Why Missouri courts keep tossing the secretary of state’s ballot language

Missouri Secretary of State Denny Hoskins walks into a Missouri Right to Life rally in March 2025 (Annelise Hanshaw/Missouri Independent).

Once is an accident. Twice is a coincidence. Three times is a pattern.

So what does it say when five times in recent months ballot summaries written by Missouri Secretary of State Denny Hoskins have been tossed out by the courts?

Since October, judges at every level of Missouri’s court system have stepped in to block or rewrite ballot language drafted by Hoskins. At stake are some of the most politically charged issues in the state: public education funding, private school vouchers, abortion rights, gerrymandering and the initiative petition process itself.

First, a judge in October found Hoskins’ description of an initiative petition seeking to enshrine education as a fundamental right in the state constitution to be “insufficient and unfair.”

Then came a ruling last month from the Missouri Court of Appeals, which faulted Hoskins for failing to disclose in a summary that a proposed ballot measure would repeal the reproductive rights amendment voters approved in 2024 to legalize abortion.

Weeks later, Hoskins’ attorneys acknowledged in court that he had written a ballot summary “likely to create prejudice” against a possible referendum on Missouri’s gerrymandered congressional map. That same day, a Cole County judge rejected his summary for a proposal aimed at making it harder for lawmakers to overturn a successful initiative petition.

And last week, Hoskins lost a fifth time, when an appeals court struck down his summary for an initiative petition that would bar state funding for private education.

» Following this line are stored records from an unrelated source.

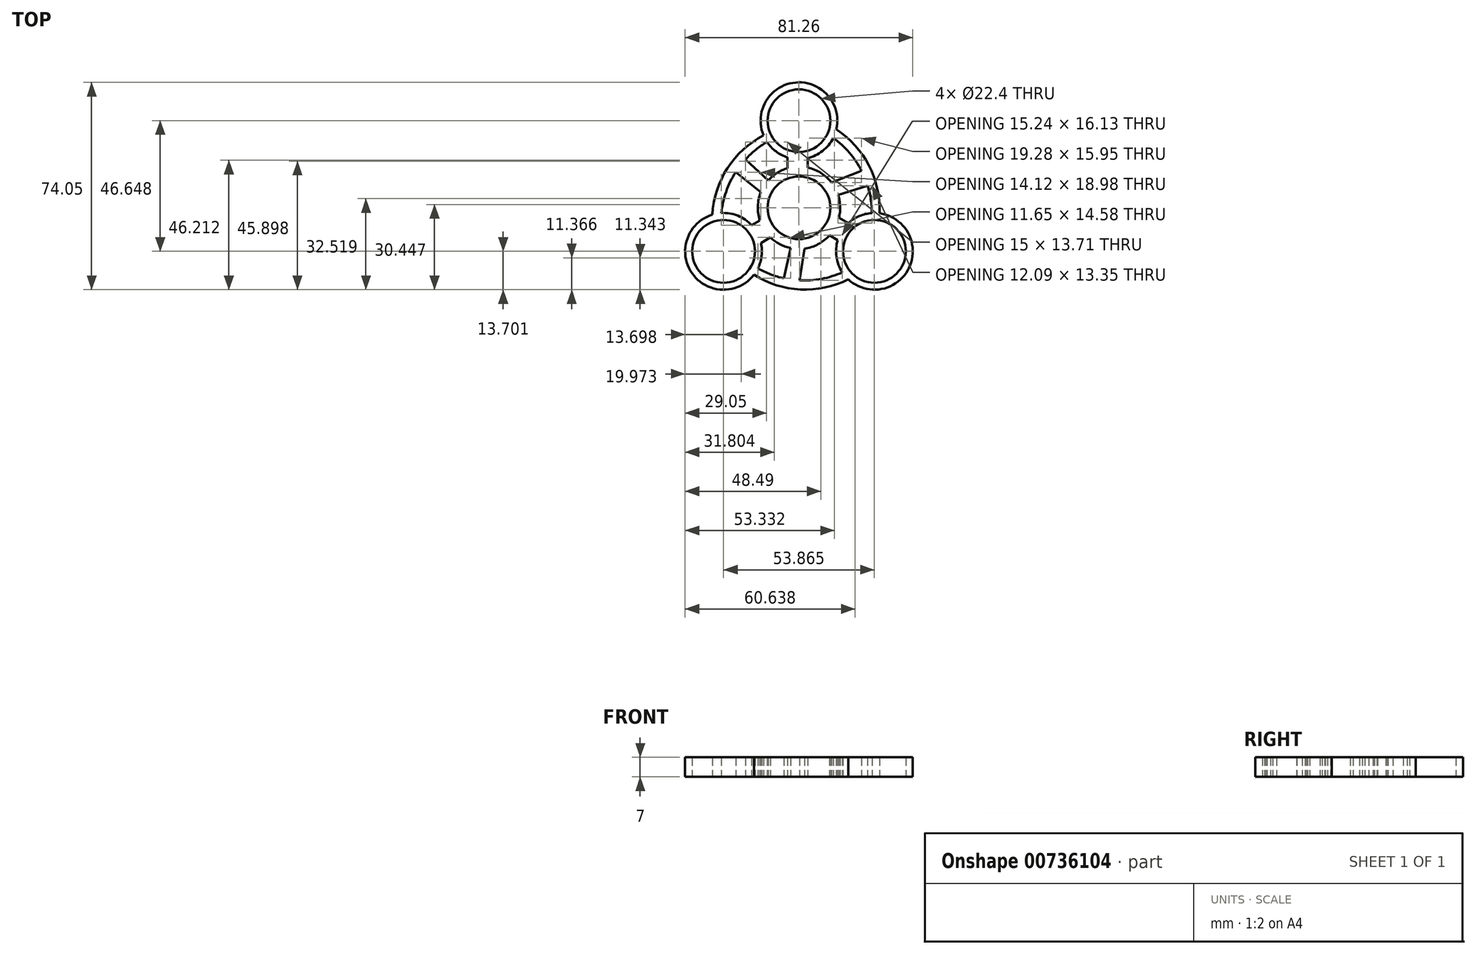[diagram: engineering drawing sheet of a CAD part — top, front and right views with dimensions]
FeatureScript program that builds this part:
annotation { "Feature Type Name" : "Feature", "Feature Type Description" : "" }
export const myFeature = defineFeature(function(context is Context, id is Id, definition is map)
    precondition{}
    {
        {
            var Q0;
            Q0=qCreatedBy(makeId("Top.planeOp"),FACE);
            var sketch = newSketch(context, id + "F0", { "sketchPlane" : qUnion([Q0])});
            skCircle(sketch, "E0", {"center": v(0, 0) * mm, "radius": 11.2 * mm});
            skCircle(sketch, "E1", {"center": v(0, 31.1) * mm, "radius": 11.2 * mm});
            skArc(sketch, "E2", {"start": v(13.35, 28) * mm, "mid": v(-1.12, 44.75) * mm, "end": v(-12.66, 25.87) * mm});
            skArc(sketch, "E3", {"start": v(11.63, 8.99) * mm, "mid": v(7.83, 12.44) * mm, "end": v(3.06, 14.38) * mm});
            skCircle(sketch, "E4.1.0", {"center": v(-26.93, -15.55) * mm, "radius": 11.2 * mm});
            skArc(sketch, "E4.1.1", {"start": v(-14.65, -21.62) * mm, "mid": v(-15.5, -8) * mm, "end": v(-27.72, -1.87) * mm});
            skCircle(sketch, "E4.2.0", {"center": v(26.93, -15.55) * mm, "radius": 11.2 * mm});
            skArc(sketch, "E4.2.1", {"start": v(17.58, -25.56) * mm, "mid": v(39.32, -21.4) * mm, "end": v(28.73, -1.97) * mm});
            skArc(sketch, "E5", {"start": v(26.05, -1.88) * mm, "mid": v(25.65, 3.05) * mm, "end": v(24.52, 7.87) * mm});
            skArc(sketch, "E6", {"start": v(28.73, -1.97) * mm, "mid": v(25, 15.05) * mm, "end": v(13.35, 28) * mm});
            skArc(sketch, "E7.1.0", {"start": v(-11.4, 23.5) * mm, "mid": v(-15.47, 20.69) * mm, "end": v(-19.08, 17.3) * mm});
            skArc(sketch, "E7.1.1", {"start": v(-12.66, 25.87) * mm, "mid": v(-25.53, 14.12) * mm, "end": v(-30.92, -2.44) * mm});
            skArc(sketch, "E7.2.0", {"start": v(-14.65, -21.62) * mm, "mid": v(-10.18, -23.74) * mm, "end": v(-5.45, -25.17) * mm});
            skArc(sketch, "E7.2.1", {"start": v(-16.07, -23.9) * mm, "mid": v(0.53, -29.17) * mm, "end": v(17.58, -25.56) * mm});
            skLineSegment(sketch, "E8", {"start": v(-19.08, 17.3) * mm, "end": v(-10.96, 9.8) * mm});
            skLineSegment(sketch, "E9", {"start": v(-10.96, 9.8) * mm, "end": v(-13.6, 5.58) * mm});
            skLineSegment(sketch, "E10", {"start": v(-13.6, 5.58) * mm, "end": v(-22.58, 12.76) * mm});
            skLineSegment(sketch, "E11.1.0", {"start": v(1.97, -14.57) * mm, "end": v(0.24, -25.94) * mm});
            skLineSegment(sketch, "E11.1.1", {"start": v(-5.45, -25.17) * mm, "end": v(-3, -14.4) * mm});
            skLineSegment(sketch, "E11.2.0", {"start": v(11.63, 8.99) * mm, "end": v(22.34, 13.18) * mm});
            skLineSegment(sketch, "E11.2.1", {"start": v(24.52, 7.87) * mm, "end": v(13.96, 4.6) * mm});
            skArc(sketch, "E12.trimOffspring", {"start": v(-22.58, 12.76) * mm, "mid": v(-26, 5.75) * mm, "end": v(-27.72, -1.87) * mm});
            skArc(sketch, "E13.trimOffspring", {"start": v(22.34, 13.18) * mm, "mid": v(17.98, 19.65) * mm, "end": v(12.24, 24.94) * mm});
            skArc(sketch, "E14.trimOffspring", {"start": v(0.24, -25.94) * mm, "mid": v(8.03, -25.4) * mm, "end": v(15.48, -23.07) * mm});
            skArc(sketch, "E15.trimOffspring", {"start": v(26.05, -1.88) * mm, "mid": v(14.67, -9.43) * mm, "end": v(15.48, -23.07) * mm});
            skArc(sketch, "E16.trimOffspring", {"start": v(-13.6, 5.58) * mm, "mid": v(-14.69, 0.56) * mm, "end": v(-13.98, -4.54) * mm});
            skArc(sketch, "E17.trimOffspring", {"start": v(1.97, -14.57) * mm, "mid": v(6.86, -13) * mm, "end": v(10.92, -9.84) * mm});
            skArc(sketch, "E18.trimOffspring", {"start": v(-30.92, -2.44) * mm, "mid": v(-38.2, -23.35) * mm, "end": v(-16.07, -23.9) * mm});
            skArc(sketch, "E19.trimOffspring", {"start": v(-11.4, 23.5) * mm, "mid": v(0.83, 17.42) * mm, "end": v(12.24, 24.94) * mm});
            skLineSegment(sketch, "E20", {"start": v(-4.08, 18.02) * mm, "end": v(-4.08, 14.12) * mm});
            skLineSegment(sketch, "E21", {"start": v(3.06, 17.75) * mm, "end": v(3.06, 14.38) * mm});
            skLineSegment(sketch, "E22.1.0", {"start": v(-13.57, -12.55) * mm, "end": v(-10.19, -10.6) * mm});
            skLineSegment(sketch, "E22.1.1", {"start": v(-16.9, -6.22) * mm, "end": v(-13.98, -4.54) * mm});
            skLineSegment(sketch, "E22.2.0", {"start": v(17.65, -5.48) * mm, "end": v(14.27, -3.53) * mm});
            skLineSegment(sketch, "E22.2.1", {"start": v(13.84, -11.52) * mm, "end": v(10.92, -9.84) * mm});
            skArc(sketch, "E23.trimOffspring", {"start": v(-4.08, 14.12) * mm, "mid": v(-7.83, 12.44) * mm, "end": v(-10.96, 9.8) * mm});
            skArc(sketch, "E24.trimOffspring", {"start": v(14.27, -3.53) * mm, "mid": v(14.69, 0.56) * mm, "end": v(13.96, 4.6) * mm});
            skArc(sketch, "E25.trimOffspring", {"start": v(-10.19, -10.6) * mm, "mid": v(-6.86, -13) * mm, "end": v(-3, -14.4) * mm});
            skSolve(sketch);
        }
        {
            var Q0;
            Q0=makeQuery(id+"F0.imprint","IMPRINT",FACE,{"disambiguationData":[TD([[makeQuery(id+"F0.imprint","IMPRINT",EDGE,{"derivedFrom":sQuery(id+"F0.wireOp",EDGE,"E0")}),-1.0]])]});
            extrude(context, id + "F1", {"entities" : qUnion([Q0]), "depth" : 7 * mm, "offsetDistance" : 25 * mm});
        }
    });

Taken together, the rulings paint a picture of an office repeatedly testing how much advocacy it can embed into what is supposed to be a neutral description.

So what gives?

One possible explanation lies in a law passed by Republican lawmakers last year that gave the secretary of state three chances to rewrite ballot language deemed insufficient or biased before a judge could intervene. The Missouri Supreme Court struck that law down last month as unconstitutional, but while it was in effect, critics say it functioned less as a safeguard than as a tool to burden the initiative petition process.

An unfair or misleading ballot summary forces initiative backers to divert time and money into litigation — resources that might otherwise be spent gathering signatures or persuading voters. Delay alone can be decisive in a process governed by hard deadlines.

Hoskins has done little to tamp down that criticism. Facing questions over a ballot summary warning that repealing a stadium financing law would “likely cause the Kansas City Chiefs to move” to Kansas, he called his summary a “first bite at the apple” — suggesting opponents could just sue if they objected.

Missouri law charges the secretary of state with distilling complex proposals into a few dozen words. Those words matter enormously. Research shows voters rely heavily on ballot language, particularly for down-ballot measures where campaigns are less visible and partisan cues are weaker.

That reality has always tempted secretaries of state to push the boundaries. What distinguishes Missouri’s current moment is not partisan disagreement, but frequency — how often judges are concluding those boundaries have been crossed.

The danger is not simply biased wording on a handful of measures. It is the gradual erosion of trust in a system meant to give citizens a direct voice when the Legislature will not — and the growing perception that the referee, not the voters, may be shaping the outcome.